(Items from a dataset)
-------------------------
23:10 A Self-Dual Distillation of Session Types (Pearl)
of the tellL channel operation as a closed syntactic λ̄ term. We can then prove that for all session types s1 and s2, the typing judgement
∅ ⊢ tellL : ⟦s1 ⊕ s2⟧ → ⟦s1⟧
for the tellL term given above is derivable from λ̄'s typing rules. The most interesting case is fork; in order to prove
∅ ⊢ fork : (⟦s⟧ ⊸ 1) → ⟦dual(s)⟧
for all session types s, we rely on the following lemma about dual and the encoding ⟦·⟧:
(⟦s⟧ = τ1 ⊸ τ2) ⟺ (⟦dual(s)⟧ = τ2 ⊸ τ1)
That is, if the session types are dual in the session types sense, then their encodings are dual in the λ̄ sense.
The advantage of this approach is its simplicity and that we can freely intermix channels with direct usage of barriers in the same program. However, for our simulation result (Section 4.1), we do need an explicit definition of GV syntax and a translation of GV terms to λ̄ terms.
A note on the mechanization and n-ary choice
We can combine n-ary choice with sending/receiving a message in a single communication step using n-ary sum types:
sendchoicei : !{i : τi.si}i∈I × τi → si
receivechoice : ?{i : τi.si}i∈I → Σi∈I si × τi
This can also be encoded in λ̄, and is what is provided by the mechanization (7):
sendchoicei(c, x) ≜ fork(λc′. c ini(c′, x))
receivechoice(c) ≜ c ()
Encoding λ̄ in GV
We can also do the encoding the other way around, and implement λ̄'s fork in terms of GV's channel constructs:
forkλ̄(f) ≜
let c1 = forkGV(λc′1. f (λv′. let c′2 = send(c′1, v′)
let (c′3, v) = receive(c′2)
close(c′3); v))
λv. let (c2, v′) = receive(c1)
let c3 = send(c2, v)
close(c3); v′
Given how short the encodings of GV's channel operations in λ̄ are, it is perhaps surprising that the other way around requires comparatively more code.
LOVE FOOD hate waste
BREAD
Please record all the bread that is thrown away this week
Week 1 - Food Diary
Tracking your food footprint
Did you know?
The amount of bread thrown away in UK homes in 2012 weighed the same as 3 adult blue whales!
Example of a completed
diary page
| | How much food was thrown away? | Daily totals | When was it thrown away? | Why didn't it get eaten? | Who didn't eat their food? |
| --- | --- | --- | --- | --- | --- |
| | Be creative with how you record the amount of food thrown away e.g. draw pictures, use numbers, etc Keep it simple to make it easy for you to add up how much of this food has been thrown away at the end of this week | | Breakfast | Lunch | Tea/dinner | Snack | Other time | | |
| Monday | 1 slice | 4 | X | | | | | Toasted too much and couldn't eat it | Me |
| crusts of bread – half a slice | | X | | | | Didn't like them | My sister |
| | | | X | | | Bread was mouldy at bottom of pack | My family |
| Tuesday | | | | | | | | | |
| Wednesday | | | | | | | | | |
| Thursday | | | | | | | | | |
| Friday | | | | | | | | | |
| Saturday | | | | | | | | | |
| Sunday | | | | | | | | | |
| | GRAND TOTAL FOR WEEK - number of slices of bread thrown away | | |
-------------------------
* [How to complete this task]:
Print the lines above from the one with "tellL : ⟦s1 ⊕ s2⟧ → ⟦s1⟧" through the one with "close(c′3); v))", both included, exactly as written and nothing more.

* [Task response]:
∅ ⊢ tellL : ⟦s1 ⊕ s2⟧ → ⟦s1⟧
for the tellL term given above is derivable from λ̄'s typing rules. The most interesting case is fork; in order to prove
∅ ⊢ fork : (⟦s⟧ ⊸ 1) → ⟦dual(s)⟧
for all session types s, we rely on the following lemma about dual and the encoding ⟦·⟧:
(⟦s⟧ = τ1 ⊸ τ2) ⟺ (⟦dual(s)⟧ = τ2 ⊸ τ1)
That is, if the session types are dual in the session types sense, then their encodings are dual in the λ̄ sense.
The advantage of this approach is its simplicity and that we can freely intermix channels with direct usage of barriers in the same program. However, for our simulation result (Section 4.1), we do need an explicit definition of GV syntax and a translation of GV terms to λ̄ terms.
A note on the mechanization and n-ary choice
We can combine n-ary choice with sending/receiving a message in a single communication step using n-ary sum types:
sendchoicei : !{i : τi.si}i∈I × τi → si
receivechoice : ?{i : τi.si}i∈I → Σi∈I si × τi
This can also be encoded in λ̄, and is what is provided by the mechanization (7):
sendchoicei(c, x) ≜ fork(λc′. c ini(c′, x))
receivechoice(c) ≜ c ()
Encoding λ̄ in GV
We can also do the encoding the other way around, and implement λ̄'s fork in terms of GV's channel constructs:
forkλ̄(f) ≜
let c1 = forkGV(λc′1. f (λv′. let c′2 = send(c′1, v′)
let (c′3, v) = receive(c′2)
close(c′3); v))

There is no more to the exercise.